Dalam metode ini, ekosistem tanaman dimodifikasi untuk merugikan hama atau menguntungkan musuh alaminya. Gulma atau sisa-sisa tanaman yang menjadi sarang hama dapat dimusnahkan, ­tanggal tanam dan panen diubah, tanaman dirotasi dan beberapa tanaman ditanam bersama.

  1. Kontrol terintegrasi:

Pengendalian terpadu melibatkan penggunaan satu atau lebih teknik yang sesuai dengan situasi hama tertentu. Misalnya ­, nyamuk dapat dikendalikan dengan mengeringkan rawa-rawa tempat tinggal larva, mengisi danau dengan ikan pemakan nyamuk atau dengan langsung menggunakan insektisida beracun non-persisten ke genangan air (kolam, danau, rawa, dll.) yang tidak akan mendukung ikan dan tidak bisa dikeringkan.

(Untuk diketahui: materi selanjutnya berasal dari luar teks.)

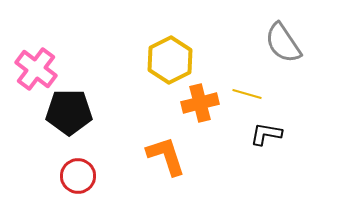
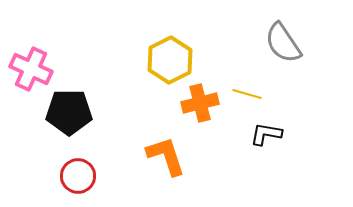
pink cross: moved 5 px left; rotated 12 degrees counterclockwise
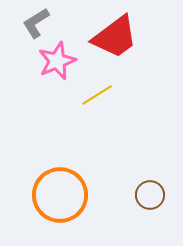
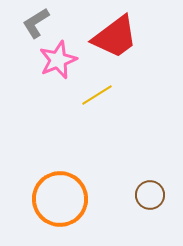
pink star: moved 1 px right, 1 px up
orange circle: moved 4 px down
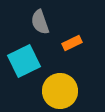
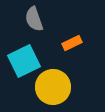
gray semicircle: moved 6 px left, 3 px up
yellow circle: moved 7 px left, 4 px up
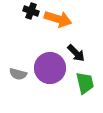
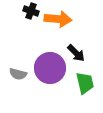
orange arrow: rotated 12 degrees counterclockwise
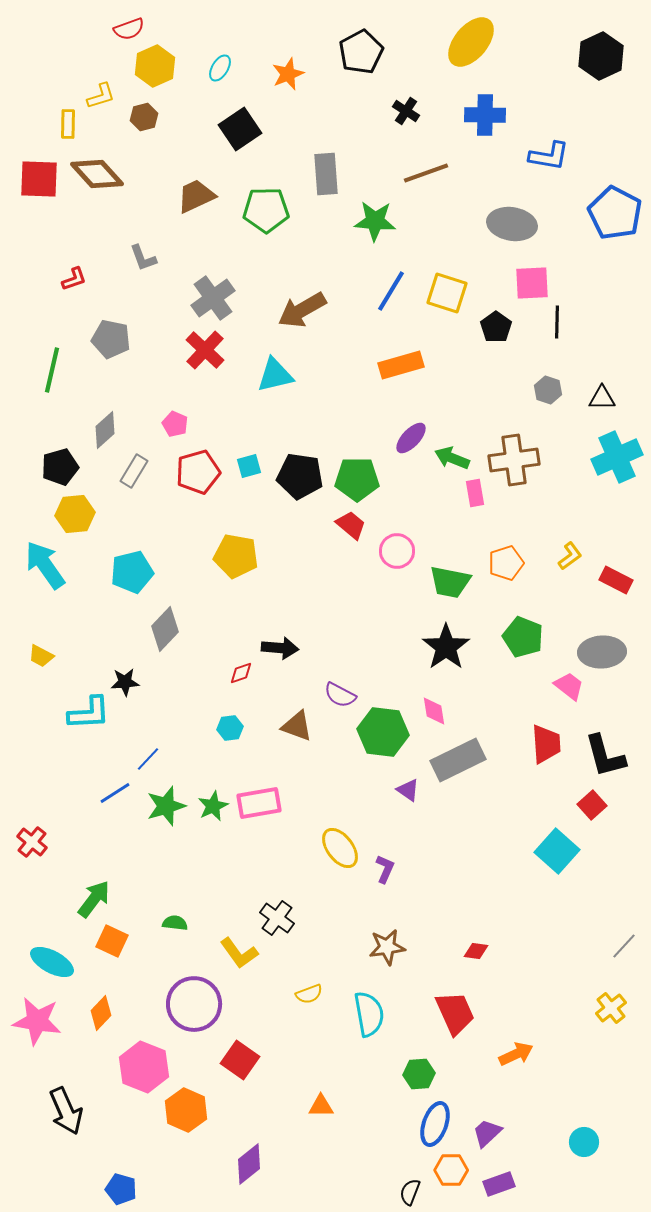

Demikian pula, tanaman dapat dilindungi dengan praktik ­menanamnya dicampur dengan tanaman lain, menghancurkan reservoir hama yang berdekatan dengan ladang dan dengan melibatkan pemangsa dan parasit yang sesuai dan dengan menggunakan insektisida non-persisten. Langkah-langkah ini mungkin sangat membantu dalam mengendalikan hama dan penyakit dan menjaga ekosistem dalam kondisi sehat.